Since the defeating of the Spanish Armada in 1588 the British Royal Navy seemed invincible but the First World War brought a new type of naval warfare, the U-Boat. These new German boats were designed to attack military vessels and appeared on paper to be a formidable weapon against the might of the British Royal Navy. Without true radar (that could determine range as well as direction), which was not invented until 1935 by Sir Robert Watson Watt, U-Boats were the perfect stealth vessel that could take out a warship with a single shot before being detected. But when tested in the field against the British naval fleet they proved less effective. Their slow speed meant that most ships would move out before they could be targeted and they could only view the target from the surface. The Germans soon found a new more affective use for their fleet.
Britain had created a naval blockade of Germany very quickly upon the outbreak of war and by November 1914 they had declared the North Sea a war-zone and stated that any ship entering the area would do so at its own risk. The blockade was to prevent any ship from transporting contraband of war to their enemy. Germany wanted to retaliate but in kind but didn’t have the resources to patrol the waters and search ships and therefore on the 4th of February 1915 Germany announced that all the waters surrounding the UK were a War Zone and any vessel be it enemy or neutral would be fired upon.
German U-Boat attacks on merchant and civilian ships were great and they destroyed many thousands of vessels coming from the America’s. By August 1915 German U-Boats had been adapted to lay mines, destroying all ships indiscriminately. Throughout WWI German U-Boats were sinking an average of 2 ships a day. It was the continuous destruction of US civilian and merchant vessels that caused the United States to join the war on the 6th of April 1917 and in that month alone, which was the worst of the war, U-Boats had destroyed 373 ships.
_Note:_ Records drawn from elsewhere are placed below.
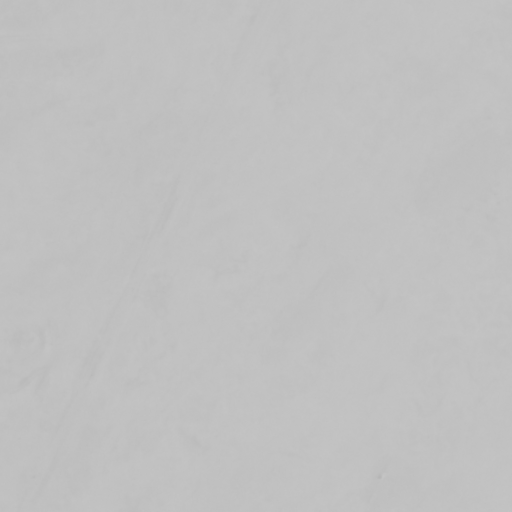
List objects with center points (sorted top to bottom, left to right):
building: (476, 29)
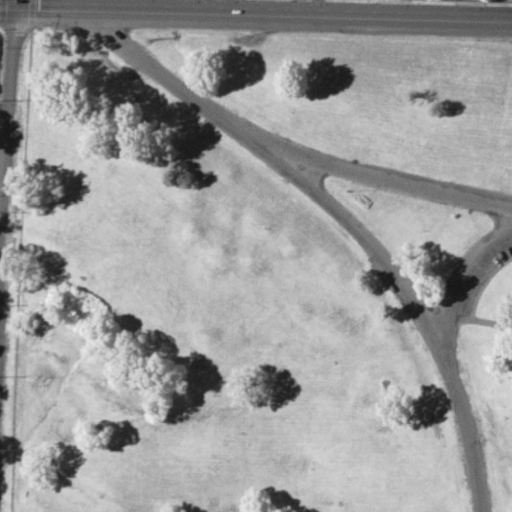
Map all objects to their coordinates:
road: (509, 0)
street lamp: (377, 1)
street lamp: (456, 3)
road: (7, 6)
road: (263, 12)
road: (32, 13)
street lamp: (2, 47)
road: (173, 84)
road: (7, 115)
road: (391, 179)
road: (20, 269)
park: (257, 272)
road: (463, 275)
road: (417, 307)
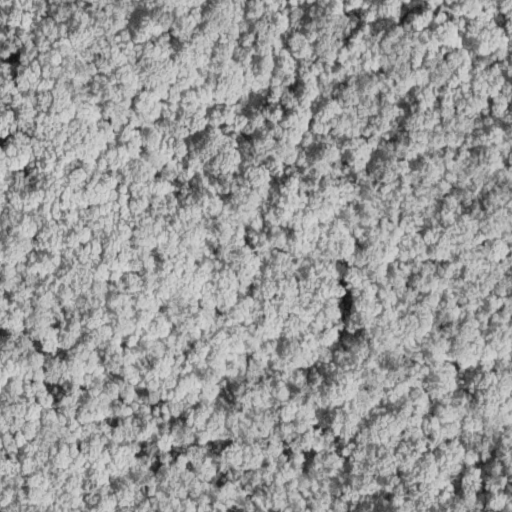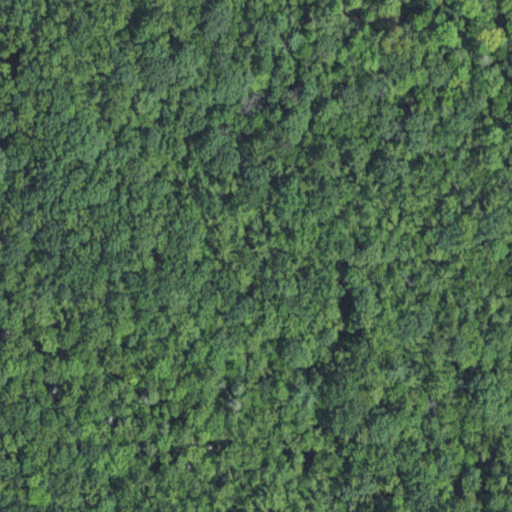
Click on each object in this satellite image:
road: (13, 320)
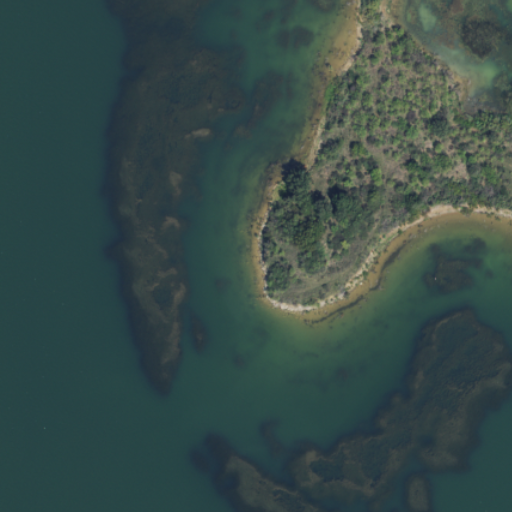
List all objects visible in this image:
road: (362, 99)
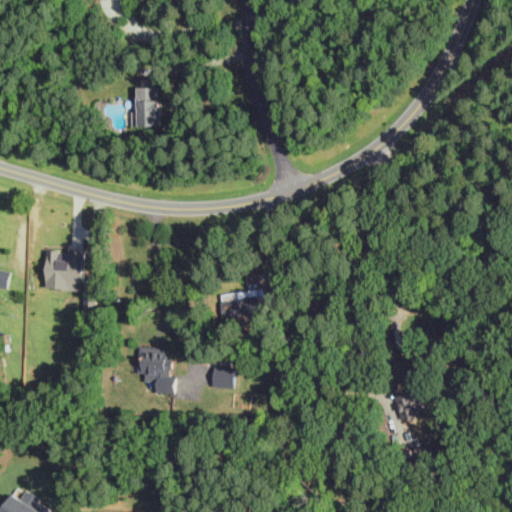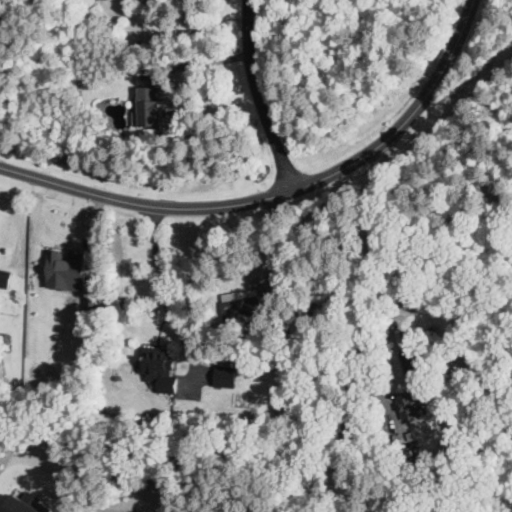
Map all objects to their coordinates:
building: (3, 7)
road: (179, 31)
road: (257, 99)
building: (150, 106)
road: (282, 195)
road: (280, 246)
building: (66, 268)
building: (68, 269)
building: (5, 277)
building: (6, 277)
road: (164, 295)
building: (246, 303)
building: (243, 307)
building: (413, 366)
building: (161, 367)
building: (159, 368)
building: (414, 368)
building: (227, 376)
road: (348, 402)
building: (412, 404)
building: (410, 406)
In order to ensure the safety of their new allies transporting soldiers and weapons to Europe, the Royal Navy introduced a system of convoys. Around fifty American Ships would be escorted by a cruiser, six destroyers, 11 armed trawlers and two torpedo boats with aerial reconnaissance equipment that could detect the movement of underwater submarines.
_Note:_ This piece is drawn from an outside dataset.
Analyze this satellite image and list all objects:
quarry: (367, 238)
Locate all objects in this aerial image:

WWI normally conjures images of trench warfare but it was the naval warfare that ultimately affected the outcome of the War. The blockade by the Royal Navy and continued advance of the allied troops in the trenches had financially crippled the Germans and they were running drastically low on supplies. But it was when the German Navy was ordered to attack the British Royal Navy, with no chance of victory, that the German naval sailors began mass uprising against the German leaders (The Wilhelmshaven and Kiel Mutinies). This uprising was mirrored throughout Germany and with revolution in the air Germany was forced to effectively surrender to the Allies on the 11th of November 1918.